Entrées de données enregistrées:
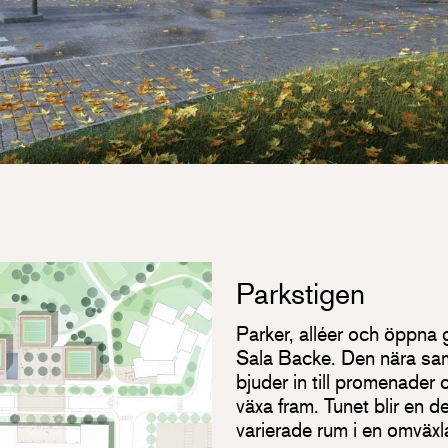
Parkstigen
Parker, alléer och öppna g
Sala Backe. Den nära sa
bjuder in till promenader o
växa fram. Tunet blir en d
varierade rum i en omväxl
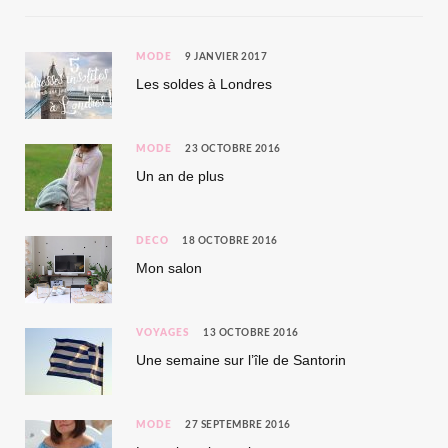
MODE
9 JANVIER 2017
Les soldes à Londres
MODE
23 OCTOBRE 2016
Un an de plus
DÉCO
18 OCTOBRE 2016
Mon salon
VOYAGES
13 OCTOBRE 2016
Une semaine sur l’île de Santorin
MODE
27 SEPTEMBRE 2016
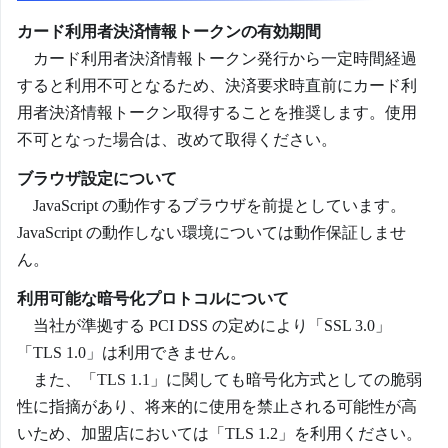
ます。
<!-- サービス開始時に別途ご案内いたします
カード利用者決済情報トークンの有効期間
function
doSubmit
(
){
カード利用者決済情報トークン発行から一定時間経過
// トークン生成ロジック呼び出し
すると利用不可となるため、決済要求時直前にカード利
com_sbps_system_tds2.
generateToken
({
用者決済情報トークン取得することを推奨します。使用
merchantId :
不可となった場合は、改めて取得ください。
document
.
getElementById
(
'merchant_id'
)
ブラウザ設定について
serviceId :
JavaScript の動作するブラウザを前提としています。
document
.
getElementById
(
'service_id'
).
JavaScript の動作しない環境については動作保証しませ
billingLastName :
ん。
document
.
getElementById
(
'billingLastNa
billingFirstName :
利用可能な暗号化プロトコルについて
document
.
getElementById
(
'billingFirstN
当社が準拠する PCI DSS の定めにより「SSL 3.0」
billingPostalCode :
「TLS 1.0」は利用できません。
document
.
getElementById
(
'billingPostal
また、「TLS 1.1」に関しても暗号化方式としての脆弱
billingCity :
性に指摘があり、将来的に使用を禁止される可能性が高
document
.
getElementById
(
'billingCity'
)
いため、加盟店においては「TLS 1.2」を利用ください。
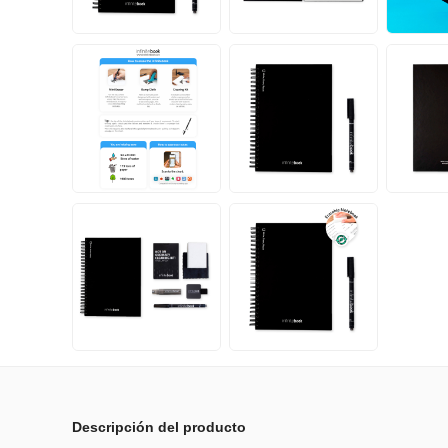
Descripción del producto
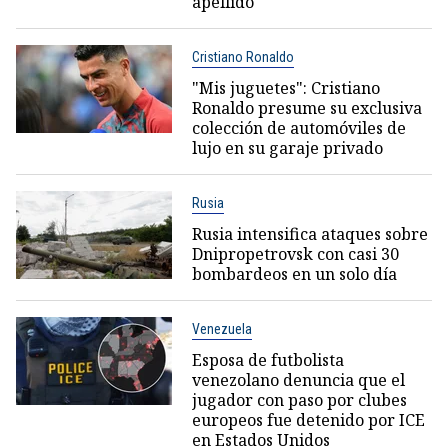
apellido
Cristiano Ronaldo
"Mis juguetes": Cristiano
Ronaldo presume su exclusiva
colección de automóviles de
lujo en su garaje privado
Rusia
Rusia intensifica ataques sobre
Dnipropetrovsk con casi 30
bombardeos en un solo día
Venezuela
Esposa de futbolista
venezolano denuncia que el
jugador con paso por clubes
europeos fue detenido por ICE
en Estados Unidos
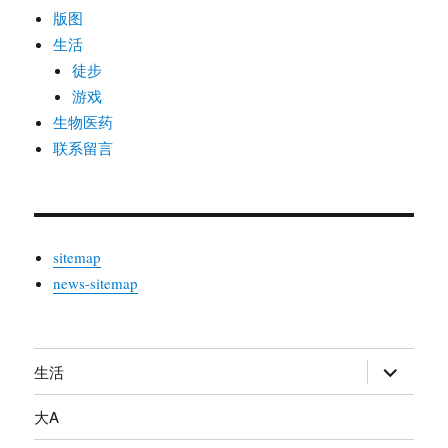
版图
生活
徒步
游戏
生物医药
联系留言
sitemap
news-sitemap
生活
展
开
大A
子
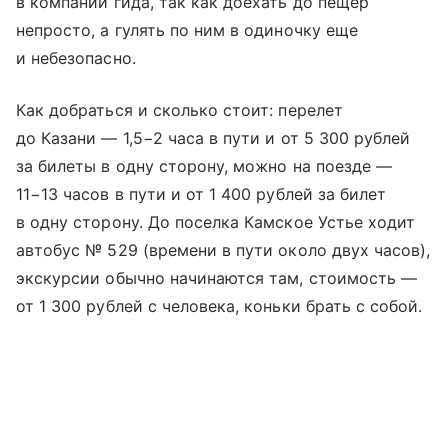
в компании гида, так как доехать до пещер
непросто, а гулять по ним в одиночку еще
и небезопасно.
Как добраться и сколько стоит: перелет
до Казани — 1,5−2 часа в пути и от 5 300 рублей
за билеты в одну сторону, можно на поезде —
11−13 часов в пути и от 1 400 рублей за билет
в одну сторону. До поселка Камское Устье ходит
автобус № 529 (времени в пути около двух часов),
экскурсии обычно начинаются там, стоимость —
от 1 300 рублей с человека, коньки брать с собой.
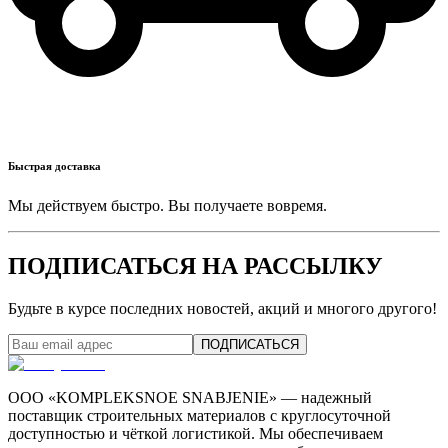
Быстрая доставка
Мы действуем быстро. Вы получаете вовремя.
ПОДПИСАТЬСЯ НА РАССЫЛКУ
Будьте в курсе последних новостей, акций и многого другого!
ПОДПИСАТЬСЯ
ООО «KOMPLEKSNOE SNABJENIE» — надежный
поставщик строительных материалов с круглосуточной
доступностью и чёткой логистикой. Мы обеспечиваем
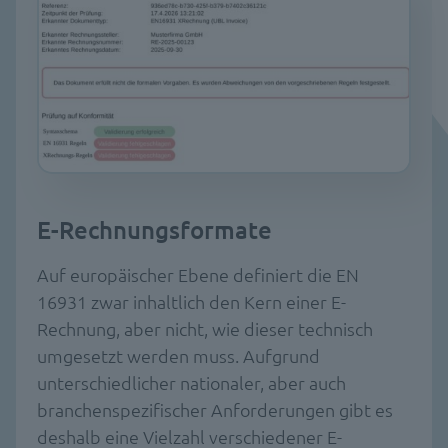
E-Rechnungsformate
Auf europäischer Ebene definiert die EN
16931 zwar inhaltlich den Kern einer E-
Rechnung, aber nicht, wie dieser technisch
umgesetzt werden muss. Aufgrund
unterschiedlicher nationaler, aber auch
branchenspezifischer Anforderungen gibt es
deshalb eine Vielzahl verschiedener E-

Détails de la tâche:
Reproduisez à l'identique toutes les lignes de texte des entrées, en laissant les images de côté, s'il vous plaît.

Réponse attendue:
Parkstigen
Parker, alléer och öppna g
Sala Backe. Den nära sa
bjuder in till promenader o
växa fram. Tunet blir en d
varierade rum i en omväxl
MODE
9 JANVIER 2017
Les soldes à Londres
MODE
23 OCTOBRE 2016
Un an de plus
DÉCO
18 OCTOBRE 2016
Mon salon
VOYAGES
13 OCTOBRE 2016
Une semaine sur l’île de Santorin
MODE
27 SEPTEMBRE 2016
ます。
<!-- サービス開始時に別途ご案内いたします
カード利用者決済情報トークンの有効期間
function
doSubmit
(
){
カード利用者決済情報トークン発行から一定時間経過
// トークン生成ロジック呼び出し
すると利用不可となるため、決済要求時直前にカード利
com_sbps_system_tds2.
generateToken
({
用者決済情報トークン取得することを推奨します。使用
merchantId :
不可となった場合は、改めて取得ください。
document
.
getElementById
(
'merchant_id'
)
ブラウザ設定について
serviceId :
JavaScript の動作するブラウザを前提としています。
document
.
getElementById
(
'service_id'
).
JavaScript の動作しない環境については動作保証しませ
billingLastName :
ん。
document
.
getElementById
(
'billingLastNa
billingFirstName :
利用可能な暗号化プロトコルについて
document
.
getElementById
(
'billingFirstN
当社が準拠する PCI DSS の定めにより「SSL 3.0」
billingPostalCode :
「TLS 1.0」は利用できません。
document
.
getElementById
(
'billingPostal
また、「TLS 1.1」に関しても暗号化方式としての脆弱
billingCity :
性に指摘があり、将来的に使用を禁止される可能性が高
document
.
getElementById
(
'billingCity'
)
いため、加盟店においては「TLS 1.2」を利用ください。
Descripción del producto
apellido
Cristiano Ronaldo
"Mis juguetes": Cristiano
Ronaldo presume su exclusiva
colección de automóviles de
lujo en su garaje privado
Rusia
Rusia intensifica ataques sobre
Dnipropetrovsk con casi 30
bombardeos en un solo día
Venezuela
Esposa de futbolista
venezolano denuncia que el
jugador con paso por clubes
europeos fue detenido por ICE
en Estados Unidos
版图
生活
徒步
游戏
生物医药
联系留言
sitemap
news-sitemap
生活
展
开
大A
子
в компании гида, так как доехать до пещер
непросто, а гулять по ним в одиночку еще
и небезопасно.
Как добраться и сколько стоит: перелет
до Казани — 1,5−2 часа в пути и от 5 300 рублей
за билеты в одну сторону, можно на поезде —
11−13 часов в пути и от 1 400 рублей за билет
в одну сторону. До поселка Камское Устье ходит
автобус № 529 (времени в пути около двух часов),
экскурсии обычно начинаются там, стоимость —
от 1 300 рублей с человека, коньки брать с собой.
Быстрая доставка
Мы действуем быстро. Вы получаете вовремя.
ПОДПИСАТЬСЯ НА РАССЫЛКУ
Будьте в курсе последних новостей, акций и многого другого!
ПОДПИСАТЬСЯ
ООО «KOMPLEKSNOE SNABJENIE» — надежный
поставщик строительных материалов с круглосуточной
доступностью и чёткой логистикой. Мы обеспечиваем
E-Rechnungsformate
Auf europäischer Ebene definiert die EN
16931 zwar inhaltlich den Kern einer E-
Rechnung, aber nicht, wie dieser technisch
umgesetzt werden muss. Aufgrund
unterschiedlicher nationaler, aber auch
branchenspezifischer Anforderungen gibt es
deshalb eine Vielzahl verschiedener E-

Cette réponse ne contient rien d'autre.